Cloud & Cluster Acceleration

Research

Businesses are increasingly turning to general-purpose cluster, grid, or cloud infrastructures to support computing requirements. Whether private or public, the infrastructure must manage workloads to maximize customer benefits, meet SLAs, and lower operating costs.

The flexibility, rapid reconfigurability, and high utilization rates of virtual and cloud architectures have sped their adoption in many data centers. Meanwhile, the economic benefits of commodity servers and the combined power of clustered systems drive their adoption for heavy enterprise and analytic workloads.

Cloud and clustered infrastructure can put extraordinary demands on storage that are not satisfied by typical enterprise storage architecture. Enterprise storage upgrades are expensive, they require additional space, power and cooling and they often add a layer of complexity to the architecture.

RNA MVX aggregates existing RAM resources into an extremely fast caching layer without requiring specialized hardware or changes to the existing storage approach. The result is a speed upgrade that is transparent to both applications and storage, and which does not expand the datacenter space, power or cooling footprint. In dynamic environments with mixed workloads, RNA MVX can adapt to the memory needs of various applications with rapid and flexible provisioning of virtual memory resources.

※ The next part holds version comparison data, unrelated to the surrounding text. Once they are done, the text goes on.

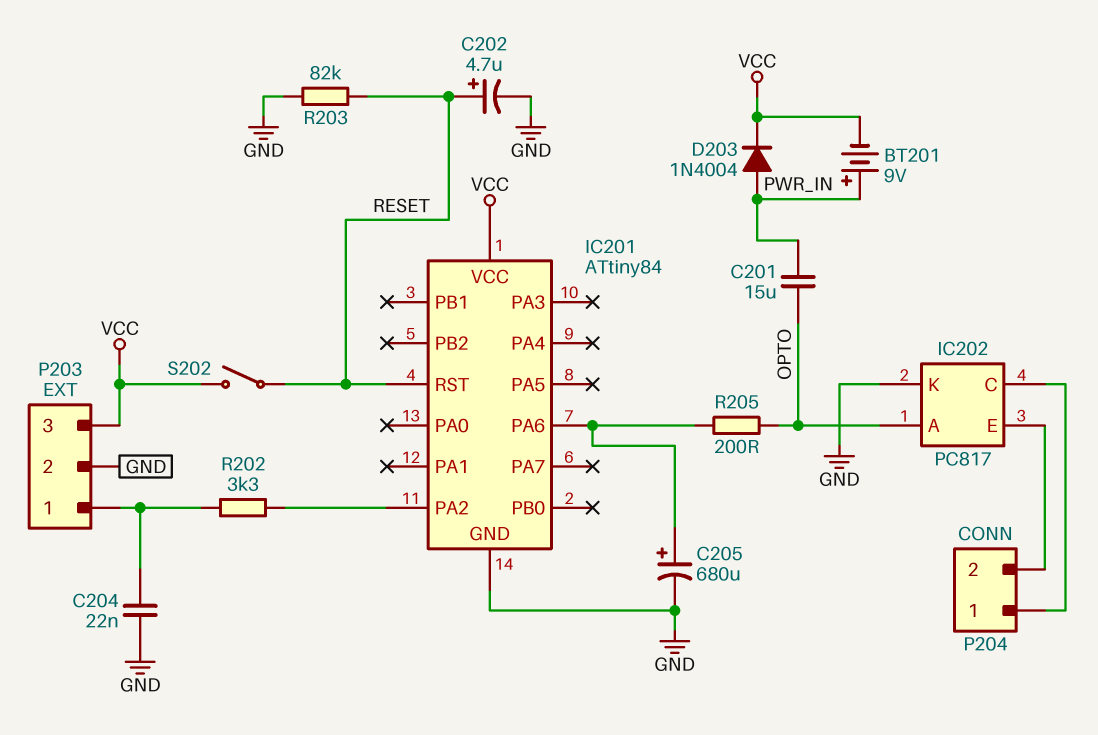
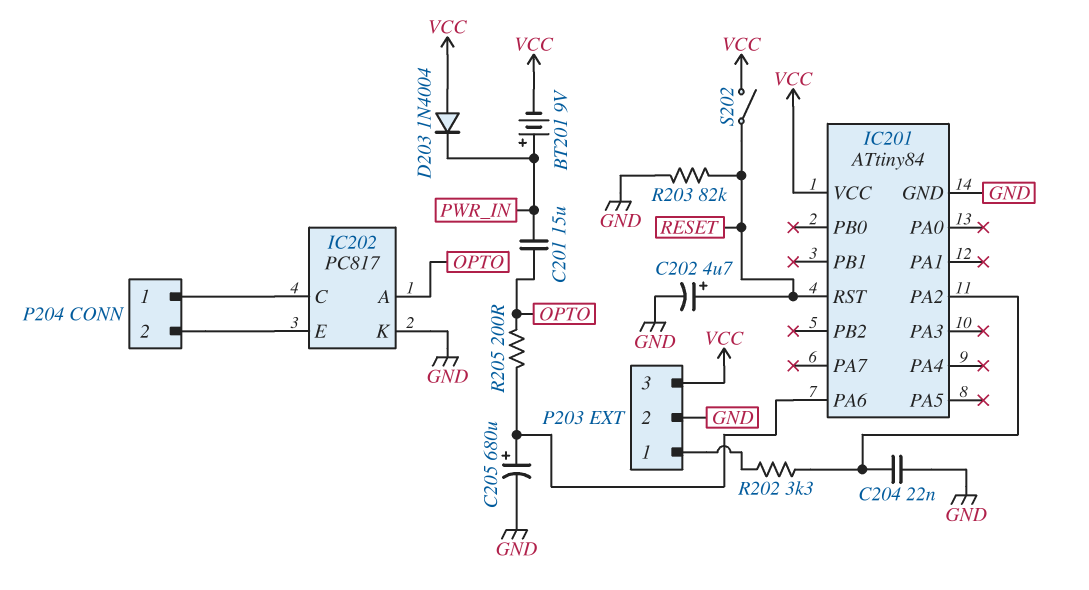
C204: 22nF (GND, P203/1) -> 22nF (GND, IC201/PA2)
D203: diode 1N4004 (A PWR_IN, K VCC) -> diode 1N4004 (A VCC, K PWR_IN)

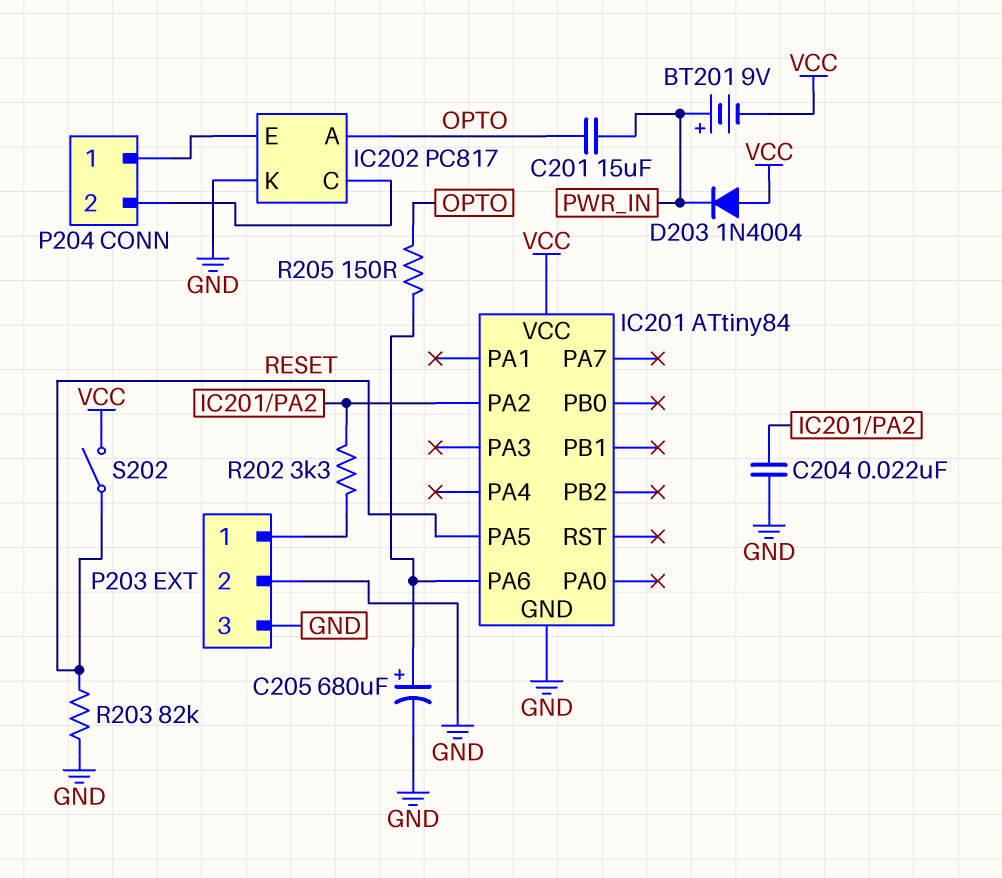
C202: 4.7uF (plus RESET, minus GND) -> none
IC201 pin PA5: none -> RESET
IC201 pin RST: RESET -> none
P203 pin 3: VCC -> GND
P204 pin 1: IC202/C -> IC202/E
P204 pin 2: IC202/E -> IC202/C
R205: 200 (IC201/PA6, OPTO) -> 150 (IC201/PA6, OPTO)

Scalability and utilization

Cloud and cluster architectures share the related concerns of scalability -- how to handle ever-larger loads -- and utilization -- how to use resources efficiently at any level of load. If a cluster or cloud architecture has declining utilization as it grows, it won’t scale well. Conversely, an architecture that improves its utilization as it grows will scale well.

MVX Memory Cloud
MVX private cloud technology creates a large distributed memory service
- a Memory Cloud - from RAM in existing servers


MVX Chart: CPU Utilization
MVX solves the utilization and scalability problems common in clusters
and clouds

It is typical that storage bottlenecks and RAM limitations arise as load grows. With increasing numbers of virtual machines in a cloud environment, or increasingly large data sets in a cluster setting, the storage demands approach the physical capacity of storage equipment, and I/O waits become longer and more prevalent. This causes delays throughout the cluster or cloud, as processes are blocked and RAM and compute resources are tied up waiting for I/O to complete. Multicore processors offer ever-increasing compute capacity, but I/O wait and RAM contention limit their ability to perform.

RNA MVX directly eases these limitations by creating a Memory Cloud to apply RAM where it’s needed. For example, Memory Cache and Memory Store capabilities keep data in the compute tier to cut I/O wait times. When the same data is needed in multiple nodes, as in Hadoop’s map/reduce or other distributed functions, the effect is dramatic. At the same time, Memory Motion leverages RAM as swap space, so that analytic jobs in clusters and hypervisors in clouds can smoothly expand their addressable memory space to tackle larger problems and service more virtual machines.

The result can be measured in elevated CPU utilization -- 4X better utilization in some cases. And since MVX employs more RAM and more network interfaces every time a server is added, the improvements in utilization persist as demands and infrastructure grow. RNA MVX is a direct solution to the utilization and scalability problems that are most common in clusters and clouds.

MVX is the superior alternative

MVX is unique in being software-only, delivering microsecond access rates while utilizing existing hardware without application tuning, disruptive server upgrades, or additional layers of infrastructure.

MVX Access vs. Performance Chart
MVX provides resoruces with the speed of DRAM and the capacity of traditional storage solutions

Other alternatives fall short of what MVX provides. SMP or global shared memory systems are costly, have scaling restrictions, and involve additional hardware that’s used for only specialized analytical workloads. Configuring ‘fat’ nodes with large amounts of RAM is far more costly than using commodity servers, and they are less flexible for cloud or changing cluster needs. Fast conventional storage is 100X slower than memory virtualization using MVX, while SSD is still 10X slower than MVX and is not a shared resource.

MVX creates multi-terabyte memory clouds of sharable RAM from existing cloud or cluster resources, reducing data replication and data management overhead while increasing overall utilization. The result is a more scalable and fundamentally more cost-effective architecture for most forms of distributed computing.